↓

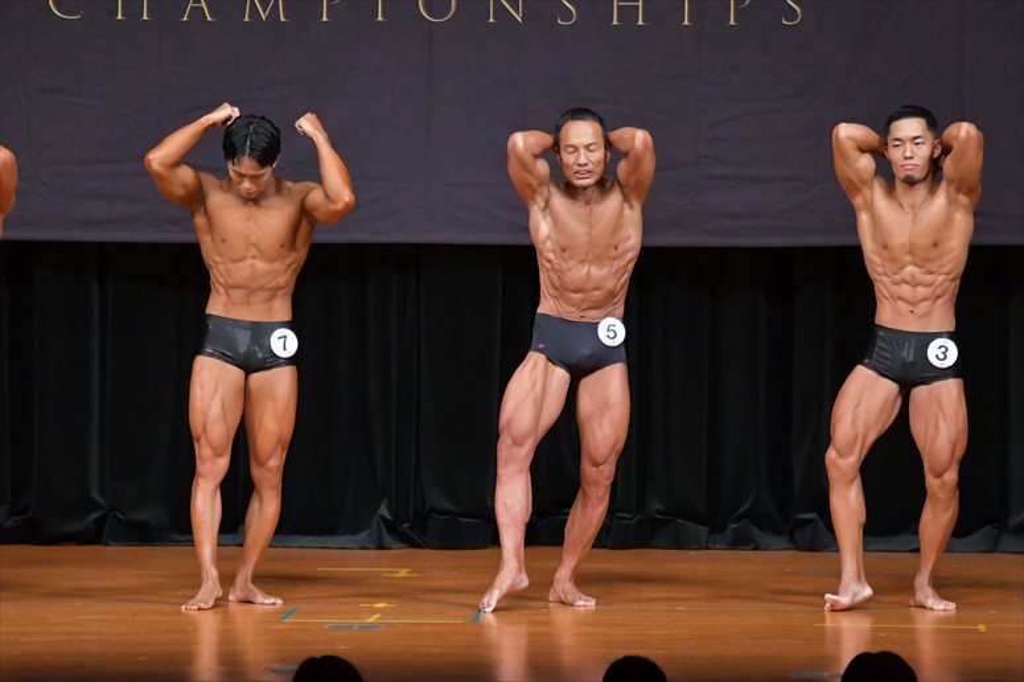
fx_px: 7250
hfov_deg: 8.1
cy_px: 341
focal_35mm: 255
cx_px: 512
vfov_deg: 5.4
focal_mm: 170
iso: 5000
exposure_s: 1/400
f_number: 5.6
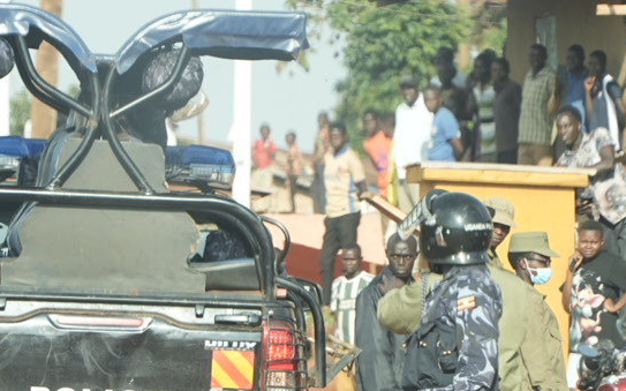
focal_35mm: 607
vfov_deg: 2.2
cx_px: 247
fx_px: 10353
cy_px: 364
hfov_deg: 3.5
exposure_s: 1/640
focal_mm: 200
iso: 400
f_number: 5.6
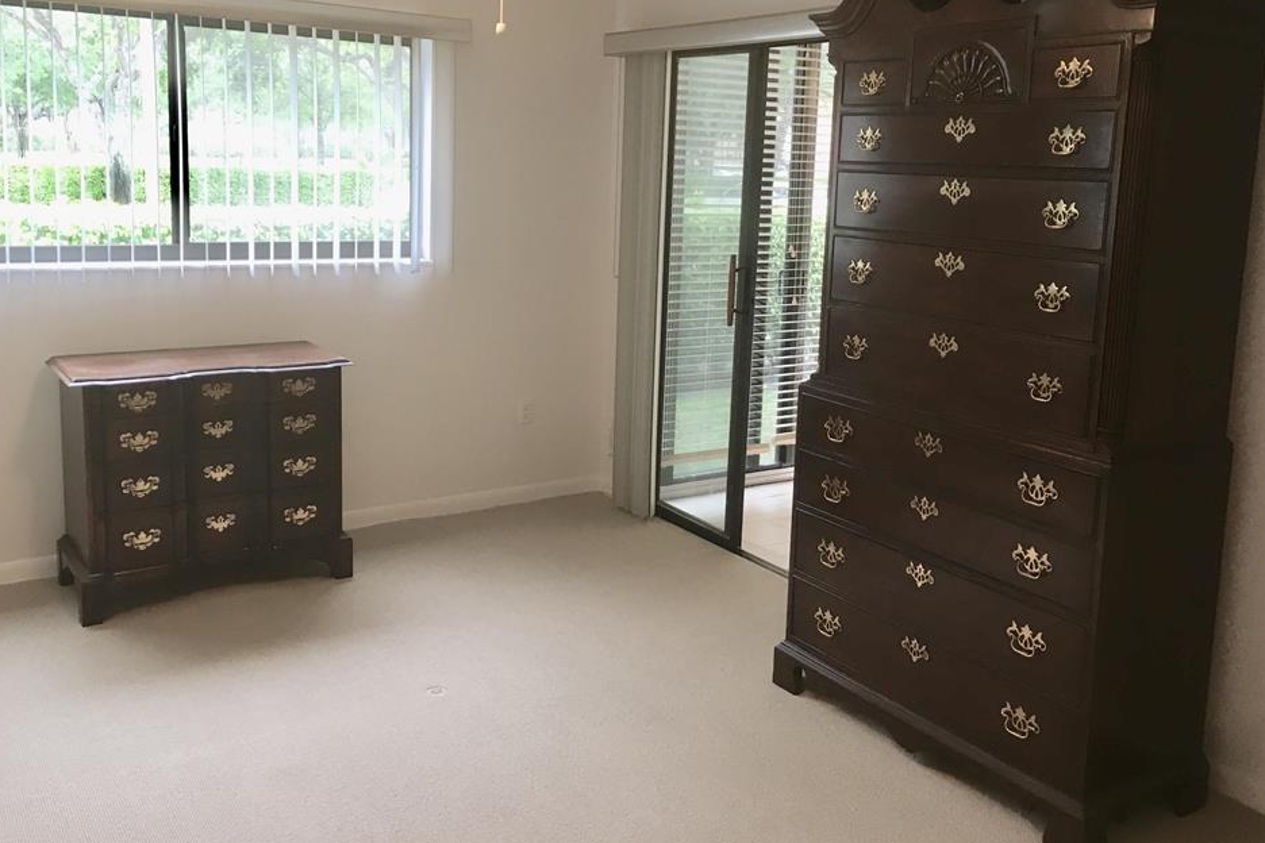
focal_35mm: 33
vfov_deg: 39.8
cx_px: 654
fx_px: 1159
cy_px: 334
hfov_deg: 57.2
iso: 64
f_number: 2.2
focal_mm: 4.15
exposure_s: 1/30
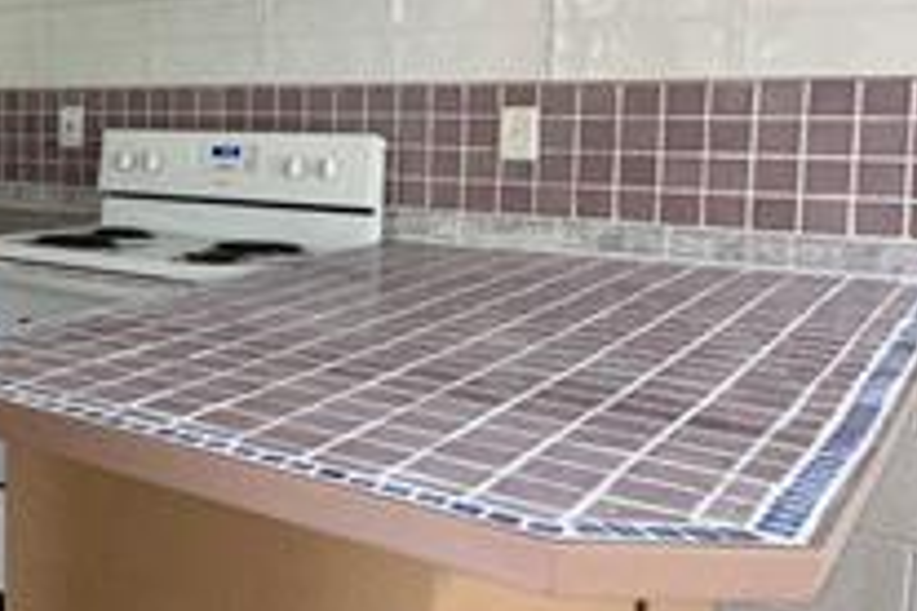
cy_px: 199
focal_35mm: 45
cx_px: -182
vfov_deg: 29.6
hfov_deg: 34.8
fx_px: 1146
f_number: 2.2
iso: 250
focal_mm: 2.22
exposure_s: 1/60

↑

▸ What you need to do:
Please copy out the material above exactly, with the images removed.

▸ Output for this exercise:
fx_px: 7250
hfov_deg: 8.1
cy_px: 341
focal_35mm: 255
cx_px: 512
vfov_deg: 5.4
focal_mm: 170
iso: 5000
exposure_s: 1/400
f_number: 5.6
focal_35mm: 607
vfov_deg: 2.2
cx_px: 247
fx_px: 10353
cy_px: 364
hfov_deg: 3.5
exposure_s: 1/640
focal_mm: 200
iso: 400
f_number: 5.6
focal_35mm: 33
vfov_deg: 39.8
cx_px: 654
fx_px: 1159
cy_px: 334
hfov_deg: 57.2
iso: 64
f_number: 2.2
focal_mm: 4.15
exposure_s: 1/30
cy_px: 199
focal_35mm: 45
cx_px: -182
vfov_deg: 29.6
hfov_deg: 34.8
fx_px: 1146
f_number: 2.2
iso: 250
focal_mm: 2.22
exposure_s: 1/60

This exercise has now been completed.